● What is asked
Copy the material below verbatim from the line with "Rendered at 1241 by 1754 pixels." to the line with "text class : regex [187, 975, 1090, 1030]", both included, and nothing else.

● Material provided
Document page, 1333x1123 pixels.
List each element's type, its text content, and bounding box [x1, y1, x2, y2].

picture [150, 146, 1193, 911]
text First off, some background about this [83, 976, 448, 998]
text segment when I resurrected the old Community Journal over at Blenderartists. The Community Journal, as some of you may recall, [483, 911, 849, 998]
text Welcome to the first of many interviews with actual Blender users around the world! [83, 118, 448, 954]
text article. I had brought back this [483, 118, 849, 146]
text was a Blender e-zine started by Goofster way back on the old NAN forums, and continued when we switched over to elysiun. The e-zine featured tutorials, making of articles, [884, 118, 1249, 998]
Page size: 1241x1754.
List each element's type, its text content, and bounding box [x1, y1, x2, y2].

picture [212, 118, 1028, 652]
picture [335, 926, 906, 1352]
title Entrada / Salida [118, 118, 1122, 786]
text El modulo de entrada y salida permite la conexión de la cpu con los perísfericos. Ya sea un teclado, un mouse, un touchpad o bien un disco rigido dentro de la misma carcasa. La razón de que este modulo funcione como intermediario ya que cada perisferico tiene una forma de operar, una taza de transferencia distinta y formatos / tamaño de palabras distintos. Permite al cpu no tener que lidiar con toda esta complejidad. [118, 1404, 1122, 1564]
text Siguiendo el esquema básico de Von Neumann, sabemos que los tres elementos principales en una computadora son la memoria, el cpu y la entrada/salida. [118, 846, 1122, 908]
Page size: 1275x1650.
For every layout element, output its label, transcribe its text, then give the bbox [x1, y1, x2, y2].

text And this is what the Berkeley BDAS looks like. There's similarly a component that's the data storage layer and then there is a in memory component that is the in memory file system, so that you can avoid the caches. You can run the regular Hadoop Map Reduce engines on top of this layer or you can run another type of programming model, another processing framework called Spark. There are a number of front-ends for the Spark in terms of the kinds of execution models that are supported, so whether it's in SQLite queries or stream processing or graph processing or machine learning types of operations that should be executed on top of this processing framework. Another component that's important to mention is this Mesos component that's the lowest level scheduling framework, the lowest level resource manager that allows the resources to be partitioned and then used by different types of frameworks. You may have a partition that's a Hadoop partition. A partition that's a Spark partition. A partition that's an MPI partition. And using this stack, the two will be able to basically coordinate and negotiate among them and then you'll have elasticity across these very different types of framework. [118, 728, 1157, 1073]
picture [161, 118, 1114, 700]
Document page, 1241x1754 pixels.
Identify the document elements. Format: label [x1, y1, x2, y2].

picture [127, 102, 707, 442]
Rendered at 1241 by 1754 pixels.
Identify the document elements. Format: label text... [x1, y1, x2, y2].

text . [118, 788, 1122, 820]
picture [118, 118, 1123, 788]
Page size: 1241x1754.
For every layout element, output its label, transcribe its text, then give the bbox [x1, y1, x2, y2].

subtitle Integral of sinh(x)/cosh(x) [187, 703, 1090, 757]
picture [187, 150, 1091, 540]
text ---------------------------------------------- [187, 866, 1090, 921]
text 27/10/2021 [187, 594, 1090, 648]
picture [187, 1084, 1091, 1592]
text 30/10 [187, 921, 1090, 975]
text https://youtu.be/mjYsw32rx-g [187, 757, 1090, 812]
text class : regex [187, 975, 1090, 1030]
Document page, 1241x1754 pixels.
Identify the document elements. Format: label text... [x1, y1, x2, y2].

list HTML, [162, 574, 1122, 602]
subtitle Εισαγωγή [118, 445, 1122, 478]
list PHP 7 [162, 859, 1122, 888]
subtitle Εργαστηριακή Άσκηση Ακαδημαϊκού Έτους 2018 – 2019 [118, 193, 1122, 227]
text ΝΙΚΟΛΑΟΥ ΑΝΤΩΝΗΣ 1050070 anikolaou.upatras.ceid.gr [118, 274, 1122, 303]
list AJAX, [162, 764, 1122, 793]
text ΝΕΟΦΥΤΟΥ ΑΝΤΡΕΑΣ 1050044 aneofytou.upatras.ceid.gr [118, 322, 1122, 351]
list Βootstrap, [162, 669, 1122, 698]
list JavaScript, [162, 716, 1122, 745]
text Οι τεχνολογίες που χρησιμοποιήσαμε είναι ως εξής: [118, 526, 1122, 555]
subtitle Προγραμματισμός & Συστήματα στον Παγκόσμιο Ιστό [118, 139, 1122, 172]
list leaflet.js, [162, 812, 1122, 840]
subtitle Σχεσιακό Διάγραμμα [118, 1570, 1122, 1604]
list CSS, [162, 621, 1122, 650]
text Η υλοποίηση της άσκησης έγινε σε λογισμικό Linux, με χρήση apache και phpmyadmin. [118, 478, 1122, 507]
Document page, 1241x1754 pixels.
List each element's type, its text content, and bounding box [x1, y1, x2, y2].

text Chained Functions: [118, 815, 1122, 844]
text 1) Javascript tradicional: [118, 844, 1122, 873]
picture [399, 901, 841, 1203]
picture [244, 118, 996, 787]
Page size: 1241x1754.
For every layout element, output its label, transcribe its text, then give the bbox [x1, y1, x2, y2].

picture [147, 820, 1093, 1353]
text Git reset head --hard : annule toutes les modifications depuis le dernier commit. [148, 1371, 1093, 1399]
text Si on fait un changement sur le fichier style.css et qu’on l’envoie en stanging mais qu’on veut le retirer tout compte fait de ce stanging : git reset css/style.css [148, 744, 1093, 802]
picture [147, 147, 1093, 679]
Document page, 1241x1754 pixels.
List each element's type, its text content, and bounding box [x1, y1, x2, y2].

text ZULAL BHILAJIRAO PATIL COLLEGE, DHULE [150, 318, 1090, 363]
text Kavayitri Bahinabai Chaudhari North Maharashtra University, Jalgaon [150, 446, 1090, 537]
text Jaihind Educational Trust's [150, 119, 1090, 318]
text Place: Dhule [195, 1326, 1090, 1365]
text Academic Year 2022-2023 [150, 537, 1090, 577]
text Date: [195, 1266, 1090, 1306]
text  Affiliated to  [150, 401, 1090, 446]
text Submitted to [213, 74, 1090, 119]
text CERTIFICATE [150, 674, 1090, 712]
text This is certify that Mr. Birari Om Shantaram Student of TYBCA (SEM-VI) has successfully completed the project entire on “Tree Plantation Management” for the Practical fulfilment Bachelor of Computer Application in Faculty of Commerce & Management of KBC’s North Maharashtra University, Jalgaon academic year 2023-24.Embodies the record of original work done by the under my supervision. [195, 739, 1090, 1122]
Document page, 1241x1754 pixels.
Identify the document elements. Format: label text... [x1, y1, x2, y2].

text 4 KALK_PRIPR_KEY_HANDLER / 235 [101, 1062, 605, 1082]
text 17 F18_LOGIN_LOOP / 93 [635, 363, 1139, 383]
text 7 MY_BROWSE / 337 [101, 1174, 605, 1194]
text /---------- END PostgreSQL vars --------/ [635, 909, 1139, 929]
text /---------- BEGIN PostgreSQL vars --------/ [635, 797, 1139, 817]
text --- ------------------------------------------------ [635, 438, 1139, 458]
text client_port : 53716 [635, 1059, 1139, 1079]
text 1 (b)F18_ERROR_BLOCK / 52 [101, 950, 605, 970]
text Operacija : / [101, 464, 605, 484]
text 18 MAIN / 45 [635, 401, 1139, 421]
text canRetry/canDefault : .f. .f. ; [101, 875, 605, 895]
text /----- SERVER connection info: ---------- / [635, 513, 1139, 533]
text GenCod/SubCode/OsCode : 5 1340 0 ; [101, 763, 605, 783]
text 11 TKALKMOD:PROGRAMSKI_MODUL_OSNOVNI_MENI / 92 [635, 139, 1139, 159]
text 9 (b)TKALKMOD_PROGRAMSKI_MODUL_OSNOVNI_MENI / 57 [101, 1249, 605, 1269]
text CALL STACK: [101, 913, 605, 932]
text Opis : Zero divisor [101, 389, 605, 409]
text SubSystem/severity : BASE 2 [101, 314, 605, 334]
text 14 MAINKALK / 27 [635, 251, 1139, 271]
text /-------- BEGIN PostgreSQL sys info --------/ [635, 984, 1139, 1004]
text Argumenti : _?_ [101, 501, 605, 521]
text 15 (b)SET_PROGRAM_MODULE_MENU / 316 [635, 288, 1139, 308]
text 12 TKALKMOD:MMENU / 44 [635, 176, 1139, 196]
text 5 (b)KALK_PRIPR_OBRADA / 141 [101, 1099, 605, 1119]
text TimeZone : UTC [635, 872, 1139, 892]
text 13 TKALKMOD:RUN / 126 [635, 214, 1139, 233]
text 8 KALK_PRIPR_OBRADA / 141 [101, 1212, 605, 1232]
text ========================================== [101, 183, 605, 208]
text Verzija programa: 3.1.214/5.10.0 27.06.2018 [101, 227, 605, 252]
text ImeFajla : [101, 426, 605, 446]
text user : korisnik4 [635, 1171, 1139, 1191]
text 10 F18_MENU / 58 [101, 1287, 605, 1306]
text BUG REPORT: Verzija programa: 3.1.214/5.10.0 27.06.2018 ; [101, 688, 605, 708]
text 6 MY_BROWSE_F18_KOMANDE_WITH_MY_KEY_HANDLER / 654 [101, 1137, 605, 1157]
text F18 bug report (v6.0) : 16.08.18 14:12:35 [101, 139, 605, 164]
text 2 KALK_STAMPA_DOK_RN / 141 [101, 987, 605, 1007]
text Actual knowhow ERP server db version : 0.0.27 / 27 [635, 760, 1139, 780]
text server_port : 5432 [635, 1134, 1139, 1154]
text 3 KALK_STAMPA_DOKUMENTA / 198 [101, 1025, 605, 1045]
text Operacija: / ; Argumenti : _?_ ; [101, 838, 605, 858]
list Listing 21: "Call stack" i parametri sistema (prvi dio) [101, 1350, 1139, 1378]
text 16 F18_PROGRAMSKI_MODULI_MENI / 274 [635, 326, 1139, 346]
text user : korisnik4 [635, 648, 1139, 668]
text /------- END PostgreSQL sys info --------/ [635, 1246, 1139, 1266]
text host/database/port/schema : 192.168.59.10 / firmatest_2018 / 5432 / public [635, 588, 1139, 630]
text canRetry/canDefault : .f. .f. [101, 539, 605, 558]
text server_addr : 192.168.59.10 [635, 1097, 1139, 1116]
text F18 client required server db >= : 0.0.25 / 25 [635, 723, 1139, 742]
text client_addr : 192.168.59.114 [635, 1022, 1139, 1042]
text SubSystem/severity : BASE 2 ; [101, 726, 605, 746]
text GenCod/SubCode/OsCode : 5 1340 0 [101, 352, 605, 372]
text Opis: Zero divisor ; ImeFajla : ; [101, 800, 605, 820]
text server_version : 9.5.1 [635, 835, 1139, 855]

● Task response
Rendered at 1241 by 1754 pixels.
Identify the document elements. Format: label text... [x1, y1, x2, y2].

text . [118, 788, 1122, 820]
picture [118, 118, 1123, 788]
Page size: 1241x1754.
For every layout element, output its label, transcribe its text, then give the bbox [x1, y1, x2, y2].

subtitle Integral of sinh(x)/cosh(x) [187, 703, 1090, 757]
picture [187, 150, 1091, 540]
text ---------------------------------------------- [187, 866, 1090, 921]
text 27/10/2021 [187, 594, 1090, 648]
picture [187, 1084, 1091, 1592]
text 30/10 [187, 921, 1090, 975]
text https://youtu.be/mjYsw32rx-g [187, 757, 1090, 812]
text class : regex [187, 975, 1090, 1030]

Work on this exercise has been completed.